Rabbi lustig, one realizes, simply assumes the relationship between God and man (“all children of one God”) is the same in Islam as it is in Judaism and Christianity. In actuality the relationship between God and man in Islam is that of master and slave.

And finally, here is an illustration of a complete disconnect from reality by Kofi Annan:

Faiths, in themselves, do not generate hatred or violence. It is the exploitation of faith for political ends that has created hostility among the faithful. (Bridging the Divide)

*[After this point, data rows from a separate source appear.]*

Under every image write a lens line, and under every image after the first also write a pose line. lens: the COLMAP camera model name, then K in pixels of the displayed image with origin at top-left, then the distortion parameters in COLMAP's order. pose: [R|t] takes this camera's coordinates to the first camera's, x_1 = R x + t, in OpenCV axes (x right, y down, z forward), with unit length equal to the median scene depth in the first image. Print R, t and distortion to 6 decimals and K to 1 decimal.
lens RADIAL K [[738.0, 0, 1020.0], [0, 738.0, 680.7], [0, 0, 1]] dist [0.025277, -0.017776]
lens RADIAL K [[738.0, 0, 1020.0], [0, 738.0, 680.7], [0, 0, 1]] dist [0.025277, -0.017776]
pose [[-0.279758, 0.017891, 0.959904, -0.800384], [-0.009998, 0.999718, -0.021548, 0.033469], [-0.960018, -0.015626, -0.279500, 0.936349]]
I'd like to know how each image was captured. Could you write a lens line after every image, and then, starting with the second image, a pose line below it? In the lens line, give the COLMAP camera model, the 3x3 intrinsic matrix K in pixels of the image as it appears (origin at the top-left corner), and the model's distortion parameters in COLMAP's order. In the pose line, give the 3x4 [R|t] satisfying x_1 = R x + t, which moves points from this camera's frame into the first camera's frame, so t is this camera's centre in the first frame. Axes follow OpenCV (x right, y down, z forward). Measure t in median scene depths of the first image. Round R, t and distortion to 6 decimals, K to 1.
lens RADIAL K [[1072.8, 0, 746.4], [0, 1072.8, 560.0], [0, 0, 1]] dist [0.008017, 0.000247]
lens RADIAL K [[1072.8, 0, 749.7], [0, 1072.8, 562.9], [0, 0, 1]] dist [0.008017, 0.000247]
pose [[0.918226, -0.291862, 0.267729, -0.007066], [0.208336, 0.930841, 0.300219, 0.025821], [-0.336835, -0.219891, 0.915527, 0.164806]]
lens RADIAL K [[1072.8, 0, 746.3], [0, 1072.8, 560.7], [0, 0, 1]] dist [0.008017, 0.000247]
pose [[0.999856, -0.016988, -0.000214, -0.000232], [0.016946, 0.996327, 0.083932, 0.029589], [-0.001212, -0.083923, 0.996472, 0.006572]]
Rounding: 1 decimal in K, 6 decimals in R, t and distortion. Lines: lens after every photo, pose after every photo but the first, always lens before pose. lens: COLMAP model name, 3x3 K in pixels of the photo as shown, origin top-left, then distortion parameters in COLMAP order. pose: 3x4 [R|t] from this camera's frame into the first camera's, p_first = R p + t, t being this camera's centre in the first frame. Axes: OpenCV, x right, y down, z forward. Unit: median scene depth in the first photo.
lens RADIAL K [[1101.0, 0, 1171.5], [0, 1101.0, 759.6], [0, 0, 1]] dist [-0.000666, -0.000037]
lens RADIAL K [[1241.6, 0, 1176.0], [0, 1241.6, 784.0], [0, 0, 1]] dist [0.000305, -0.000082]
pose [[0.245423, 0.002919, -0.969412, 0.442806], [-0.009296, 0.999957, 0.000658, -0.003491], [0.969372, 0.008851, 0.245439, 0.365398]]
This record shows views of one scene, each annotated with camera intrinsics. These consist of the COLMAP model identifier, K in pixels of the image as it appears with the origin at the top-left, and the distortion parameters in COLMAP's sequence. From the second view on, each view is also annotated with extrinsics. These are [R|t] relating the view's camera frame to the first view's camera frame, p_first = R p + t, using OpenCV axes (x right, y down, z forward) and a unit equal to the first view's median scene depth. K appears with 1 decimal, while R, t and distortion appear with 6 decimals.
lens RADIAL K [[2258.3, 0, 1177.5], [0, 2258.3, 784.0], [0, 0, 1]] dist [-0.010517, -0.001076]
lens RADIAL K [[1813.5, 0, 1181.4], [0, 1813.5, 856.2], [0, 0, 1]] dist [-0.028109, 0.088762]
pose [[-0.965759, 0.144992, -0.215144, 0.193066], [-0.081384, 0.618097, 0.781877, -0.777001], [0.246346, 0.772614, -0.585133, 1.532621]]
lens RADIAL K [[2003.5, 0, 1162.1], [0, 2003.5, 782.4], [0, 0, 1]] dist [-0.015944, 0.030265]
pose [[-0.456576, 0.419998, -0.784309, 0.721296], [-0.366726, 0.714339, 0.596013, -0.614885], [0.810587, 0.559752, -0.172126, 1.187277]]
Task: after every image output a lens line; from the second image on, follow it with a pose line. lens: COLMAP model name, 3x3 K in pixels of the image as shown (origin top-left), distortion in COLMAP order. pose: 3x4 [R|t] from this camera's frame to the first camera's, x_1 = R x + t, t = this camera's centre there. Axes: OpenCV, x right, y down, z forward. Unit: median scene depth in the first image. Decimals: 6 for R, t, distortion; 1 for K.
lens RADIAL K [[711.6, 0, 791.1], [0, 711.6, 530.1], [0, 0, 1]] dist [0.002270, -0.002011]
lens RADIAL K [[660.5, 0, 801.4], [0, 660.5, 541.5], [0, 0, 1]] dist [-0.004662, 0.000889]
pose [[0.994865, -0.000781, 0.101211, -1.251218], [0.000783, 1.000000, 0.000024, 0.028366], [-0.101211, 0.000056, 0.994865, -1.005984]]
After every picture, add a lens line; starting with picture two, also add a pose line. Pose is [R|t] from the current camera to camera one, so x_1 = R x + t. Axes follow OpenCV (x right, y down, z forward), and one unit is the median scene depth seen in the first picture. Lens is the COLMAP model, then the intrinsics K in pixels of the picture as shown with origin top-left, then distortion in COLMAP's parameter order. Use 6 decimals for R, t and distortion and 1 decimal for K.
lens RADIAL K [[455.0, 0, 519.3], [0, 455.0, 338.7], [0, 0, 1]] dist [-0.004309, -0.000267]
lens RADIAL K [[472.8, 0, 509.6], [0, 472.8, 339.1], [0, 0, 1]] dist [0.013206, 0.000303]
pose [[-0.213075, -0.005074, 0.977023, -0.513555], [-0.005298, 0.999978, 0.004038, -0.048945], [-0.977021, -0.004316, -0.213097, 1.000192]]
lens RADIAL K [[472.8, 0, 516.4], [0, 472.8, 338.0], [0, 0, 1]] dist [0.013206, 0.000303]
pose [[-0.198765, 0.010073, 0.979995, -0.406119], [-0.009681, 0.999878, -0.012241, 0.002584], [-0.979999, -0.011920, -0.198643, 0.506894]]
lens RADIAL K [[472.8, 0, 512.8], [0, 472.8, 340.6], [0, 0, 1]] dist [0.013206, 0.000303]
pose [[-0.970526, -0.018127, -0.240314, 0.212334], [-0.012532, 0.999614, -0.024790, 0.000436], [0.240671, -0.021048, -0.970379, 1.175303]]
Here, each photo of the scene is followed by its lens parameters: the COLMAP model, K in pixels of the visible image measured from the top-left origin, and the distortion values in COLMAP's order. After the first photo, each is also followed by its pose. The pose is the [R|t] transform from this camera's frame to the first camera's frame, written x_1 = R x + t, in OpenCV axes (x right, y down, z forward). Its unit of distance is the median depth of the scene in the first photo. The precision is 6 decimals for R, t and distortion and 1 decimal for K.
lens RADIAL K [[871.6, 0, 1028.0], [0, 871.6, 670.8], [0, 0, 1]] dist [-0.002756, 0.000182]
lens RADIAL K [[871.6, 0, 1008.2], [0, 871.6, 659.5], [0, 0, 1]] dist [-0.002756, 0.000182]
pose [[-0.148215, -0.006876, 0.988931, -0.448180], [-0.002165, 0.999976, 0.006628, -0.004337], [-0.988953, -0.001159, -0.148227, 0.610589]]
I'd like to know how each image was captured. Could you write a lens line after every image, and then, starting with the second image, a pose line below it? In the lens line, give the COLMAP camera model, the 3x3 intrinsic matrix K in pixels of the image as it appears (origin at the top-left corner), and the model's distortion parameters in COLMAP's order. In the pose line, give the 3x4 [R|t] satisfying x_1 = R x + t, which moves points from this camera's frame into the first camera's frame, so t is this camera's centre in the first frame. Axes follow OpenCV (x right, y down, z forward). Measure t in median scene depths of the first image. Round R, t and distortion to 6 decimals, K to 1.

In all these declarations the unwritten assumption is that all “faiths,” meaning, I suppose, religions, are equal and good, even though there is no rule of logic to prevent the concept of evil in religion. Certainly, evil in Christian practice has been minutely analyzed in the west. But, the idea that Islam might promote evil is portrayed as beyond contemplation even though by any objective standard, it is productive of evil action on a massive and historic scale.

It seems, too, that in order to be humanly satisfying, philosophy needs to take into account origins, actuals and potentials (past, present and future). Materialism, for example, is a closed system limiting reality to the material world, its explanation of past and present is secure, however, by shearing away teleology, materialism leaves both the individual and society directionless, which may explain the appeal of Marxism which gave direction to materialism. In fact, Islam does the same thing.

Analysis of Islam will quickly yield the fact that, like materialism, it is a closed system of thought with logic operating within a limited set of constraints. It might even be said that Islam is simply materialism with the addition of direction (increasing perfection of Islamic practice both personally and socially) and certainty of destiny (destiny of the individual in an eternal Islamic Paradise, and destiny of society in a temporal Islamic Paradise).

In Islam, Paradise is given to the individual as a reward, like a bone to a dog. Allah himself is not conceived as either approachable or attainable, even in the afterlife. There is no bridge between God and man in Islam, which was one of the main points the Pope tried to make at Regensburg, but which was ignored in the melee over his use of an ancient quotation.

Here is a major difference between Islam and Christianity that needs to be understood. For Christians, following the teaching and example of Christ leads one closer to God, but under Islam, growing closer to Allah is not possible because he is portrayed as absolutely transcendent and ultimately unknowable. Even in the supposed “paradise” of Islam, man is still shut away from God and truth is not revealed.

It is also useful to remember that the goal of Islam is not to advance human happiness, morality or salvation, but to advance Islam itself, regardless of the cost to human happiness, morality and salvation.

True religion, on the other hand, is an open system with a direction (god-ward) for both society and the individual, but without a defined end point. In true religious systems, God is approachable, that is, the individual may self-identify with the attributes of God (Truth, Beauty and Goodness) in order to grow closer to God and, at the same time, increase in righteousness, peace and happiness. Variations on this theme are fairly universal in religion with the glaring exception of Islam.

Socialism and Islam both envision a material end-point when, under world socialism or world Islam, utopia is realized. True religious systems allow for growth (both for society and the individual) which is open-ended, owing to the perceived nature of God as being infinite and eternal. In Islam, Allah has decreed “this far and no farther,” and thus both man and his society are conceived as essentially unprogressive: indeed, evolution is an abhorrent idea. This world view cannot help but have real consequences in human societies, consequences we see from Thailand to Iran and from Bosnia to Sudan.

Defining religions in this way does not “create divisions” (for they are pre-existent) but rather helps to make the reality of these religions more intelligible. The pretence that to ignore differences aids understanding is pure sophistry and those engaging in it are self-deluded if they think they serve humanity well.